§ **EXERCISE A**: Reproduce the forum thread on obsessing over possible disorders from "Have you tried" to "(Nov 15, 2005)".
§ **EXERCISE B**: In the forum thread on obsessing over possible disorders, where does Vicky think her hypochondria comes from?
§ **EXERCISE C**: Carry on the forum thread on obsessing over possible disorders from the point at which it stops.
Top of SELECTED PASSAGE
# obsessing over the fear that something is wrong with me



## Jess (Oct 23, 2004)

I'm always afraid that I might find out that there is something wrong with me other than that I have sad. I am always looking for symptoms, wondering if I have an autism spectrum disorder one minute, ocd the next. All of those things just seem so vague sometimes and I feel like if I do have any of this stuff then I don't deserve to keep trying to be normal. I feel that there is no point in trying to be normal like I do, and that I should just accept the fact that I am a freak of nature....this is very disturbing, confusing. and frustrating...especially since psychological problems in general are so complex even for many psychologists and other 'professionals'. I think that might be why I am in so much fear. I hate all of this obsessing! Why can't I just live like a normal person...a normal ignorant, non thinking person....haha


----------



## Kardax (Dec 29, 2004)

The word "hypochondria" kinda sorta describes what you're feeling, but only a medical professional can make that diagnosis.

Have you tried meditation? Slowing your mind down, even for a few minutes a day, could be very releiving.

As for normalness... I tried being normal, hated it, stopped. I find that my natural personality of being a mad scientist is so much easier 

-Ryan


----------



## perfectlycalm (Nov 15, 2005)

I used to obsess over thinking I had other mental disorders. But I started to feel like my only other mental disorder besides SA and depression was me obsessing over nothing. Anyway, I'm tired of therapists and psychiatrists trying to label me. I've been told I have OCD, and asperger's also, but I don't believe them anymore, their labels won't help me get over my anxiety. They just keep searching for more labels, my therapist did this to me, and I was tired of it, I want to work on my problems that are in the present, and I don't see a point in finding more, or creating ones that didn't exist to begin with. I do so much better when I focus on what I can deal with, this is why I never am on the same page as psychiatrists or therapists because they keep analyzing me and I can tell it, I'm sick of being labeled, I want solutions not more useless questions. Their focus is always on finding more problems but not giving me a solution for any of the problems they label me with.


----------



## Vicky (Jan 14, 2004)

I have hypochondria. I think it comes from my mother who obsesses about all illnesses... would tell me I was sick when I was a child- when I was fine... always tells me to take medication to prevent whatever.... so naturally I worry a lot. I will always find something wrong with me... then research it and try to find something fatal that I might have. :um


----------



## Kardax (Dec 29, 2004)
Bottom of SELECTED PASSAGE
Top of RECORDS PROVIDED
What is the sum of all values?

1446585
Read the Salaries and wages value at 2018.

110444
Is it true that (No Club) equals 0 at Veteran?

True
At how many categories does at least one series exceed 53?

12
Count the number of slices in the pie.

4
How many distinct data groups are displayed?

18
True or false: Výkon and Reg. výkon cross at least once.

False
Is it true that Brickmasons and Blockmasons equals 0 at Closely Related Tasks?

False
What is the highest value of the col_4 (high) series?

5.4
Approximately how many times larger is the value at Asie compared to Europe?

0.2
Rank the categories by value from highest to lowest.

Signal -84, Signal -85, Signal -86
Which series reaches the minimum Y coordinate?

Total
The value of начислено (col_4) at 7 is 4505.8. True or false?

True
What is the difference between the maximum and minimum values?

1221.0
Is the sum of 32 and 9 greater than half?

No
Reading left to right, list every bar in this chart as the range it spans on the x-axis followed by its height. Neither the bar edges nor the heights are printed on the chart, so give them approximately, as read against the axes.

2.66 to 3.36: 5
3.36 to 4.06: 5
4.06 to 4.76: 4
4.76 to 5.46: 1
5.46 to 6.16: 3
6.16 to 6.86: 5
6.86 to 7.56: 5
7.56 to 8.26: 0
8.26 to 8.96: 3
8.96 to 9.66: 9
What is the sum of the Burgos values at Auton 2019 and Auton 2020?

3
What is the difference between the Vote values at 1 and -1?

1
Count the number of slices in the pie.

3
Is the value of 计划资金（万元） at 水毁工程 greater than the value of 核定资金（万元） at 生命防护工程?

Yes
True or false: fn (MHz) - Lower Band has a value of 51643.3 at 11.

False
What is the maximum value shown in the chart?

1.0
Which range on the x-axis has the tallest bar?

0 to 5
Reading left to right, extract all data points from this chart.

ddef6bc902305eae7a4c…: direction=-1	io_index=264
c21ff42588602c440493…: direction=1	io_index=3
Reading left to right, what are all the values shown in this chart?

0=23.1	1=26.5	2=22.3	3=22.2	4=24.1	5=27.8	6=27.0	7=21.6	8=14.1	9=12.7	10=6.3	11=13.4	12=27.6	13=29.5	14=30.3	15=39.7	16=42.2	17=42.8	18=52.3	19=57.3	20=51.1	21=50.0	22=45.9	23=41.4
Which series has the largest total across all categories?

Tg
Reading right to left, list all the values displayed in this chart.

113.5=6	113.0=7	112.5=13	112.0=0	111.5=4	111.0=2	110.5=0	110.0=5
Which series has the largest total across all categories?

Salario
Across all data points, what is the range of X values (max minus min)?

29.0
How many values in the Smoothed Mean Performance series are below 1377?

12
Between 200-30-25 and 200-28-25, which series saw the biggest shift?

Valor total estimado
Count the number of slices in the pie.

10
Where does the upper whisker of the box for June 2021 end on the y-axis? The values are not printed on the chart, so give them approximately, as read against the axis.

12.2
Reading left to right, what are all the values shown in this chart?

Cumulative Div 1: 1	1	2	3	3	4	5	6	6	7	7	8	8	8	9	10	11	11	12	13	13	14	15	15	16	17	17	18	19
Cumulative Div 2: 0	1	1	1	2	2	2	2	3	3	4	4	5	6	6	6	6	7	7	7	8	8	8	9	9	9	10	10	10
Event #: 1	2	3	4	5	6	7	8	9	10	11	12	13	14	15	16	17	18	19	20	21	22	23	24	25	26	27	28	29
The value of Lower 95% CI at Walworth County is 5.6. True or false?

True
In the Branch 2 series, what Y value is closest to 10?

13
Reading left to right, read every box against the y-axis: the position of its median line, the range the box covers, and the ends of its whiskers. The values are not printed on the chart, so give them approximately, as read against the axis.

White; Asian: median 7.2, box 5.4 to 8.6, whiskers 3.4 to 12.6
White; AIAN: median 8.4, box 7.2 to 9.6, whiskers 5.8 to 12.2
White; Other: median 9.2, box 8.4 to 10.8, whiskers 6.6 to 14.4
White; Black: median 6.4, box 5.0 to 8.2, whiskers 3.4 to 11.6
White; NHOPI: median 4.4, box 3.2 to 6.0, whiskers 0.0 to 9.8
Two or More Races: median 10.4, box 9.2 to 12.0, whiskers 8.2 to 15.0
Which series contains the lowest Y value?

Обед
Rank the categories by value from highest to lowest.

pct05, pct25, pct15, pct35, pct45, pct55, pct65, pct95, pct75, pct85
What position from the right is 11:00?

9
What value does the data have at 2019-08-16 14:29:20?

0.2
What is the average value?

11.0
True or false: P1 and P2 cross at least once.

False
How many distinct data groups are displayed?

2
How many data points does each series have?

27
Bottom of RECORDS PROVIDED
§ **ANSWER A**:
Have you tried meditation? Slowing your mind down, even for a few minutes a day, could be very releiving.

As for normalness... I tried being normal, hated it, stopped. I find that my natural personality of being a mad scientist is so much easier 

-Ryan


----------



## perfectlycalm (Nov 15, 2005)

§ **ANSWER B**: From her mother, who obsesses about all illnesses.

§ **ANSWER C**:
perfectlycalm, they're "labelling" you not to insult you, but so that they know what sort of therapies and medications to apply.

There isn't a magical "permanently-fix-really-stressed-out-people" medicine, but there are known documented approaches to each of the various named problems...they want to focus on the path that's known to work.

-Ryan


----------



## zarathustraisalive (May 26, 2011)

Jess said:


> I'm always afraid that I might find out that there is something wrong with me other than that I have sad. I am always looking for symptoms, wondering if I have an autism spectrum disorder one minute, ocd the next. All of those things just seem so vague sometimes and I feel like if I do have any of this stuff then I don't deserve to keep trying to be normal. I feel that there is no point in trying to be normal like I do, and that I should just accept the fact that I am a freak of nature....this is very disturbing, confusing. and frustrating...especially since psychological problems in general are so complex even for many psychologists and other 'professionals'. I think that might be why I am in so much fear. I hate all of this obsessing! Why can't I just live like a normal person...a normal ignorant, non thinking person....haha


OH MY GOD, I do this too. In fact this "there is something wrong with me" started as my social anxiety got worse last year. I am always thinking I am different from everyone else, that I have psychological issues other than social anxiety, so far I've thought I might have: Borderline, and maybe other personality disorders, and Asperger's...the list goes on! There is no way I have all of these disorders. But I'm pretty sure it comes from our social anxiety. It makes us think there is something "defective" or "inherently wrong" with us. So even though we do have social skills, we cannot be assertive enough because of our fears of being "odd" or "weird"... just a theory.:idea


----------



## Lionking92 (Apr 6, 2011)

im like you  aha i worry everyday about an illness and i usually reasearch them for 75% of my day for like a week on the same illness.. today is bi-polar.. boo


----------



## StimulateYourBrain (Nov 20, 2011)

zarathustraisalive said:


> OH MY GOD, I do this too. In fact this "there is something wrong with me" started as my social anxiety got worse last year. I am always thinking I am different from everyone else, that I have psychological issues other than social anxiety, so far I've thought I might have: Borderline, and maybe other personality disorders, and Asperger's...the list goes on! There is no way I have all of these disorders. But I'm pretty sure it comes from our social anxiety. It makes us think there is something "defective" or "inherently wrong" with us. So even though we do have social skills, we cannot be assertive enough because of our fears of being "odd" or "weird"... just a theory.:idea


thank you for that post.i have been feeing bad lately because of this


----------



## Sarah1 (Feb 17, 2012)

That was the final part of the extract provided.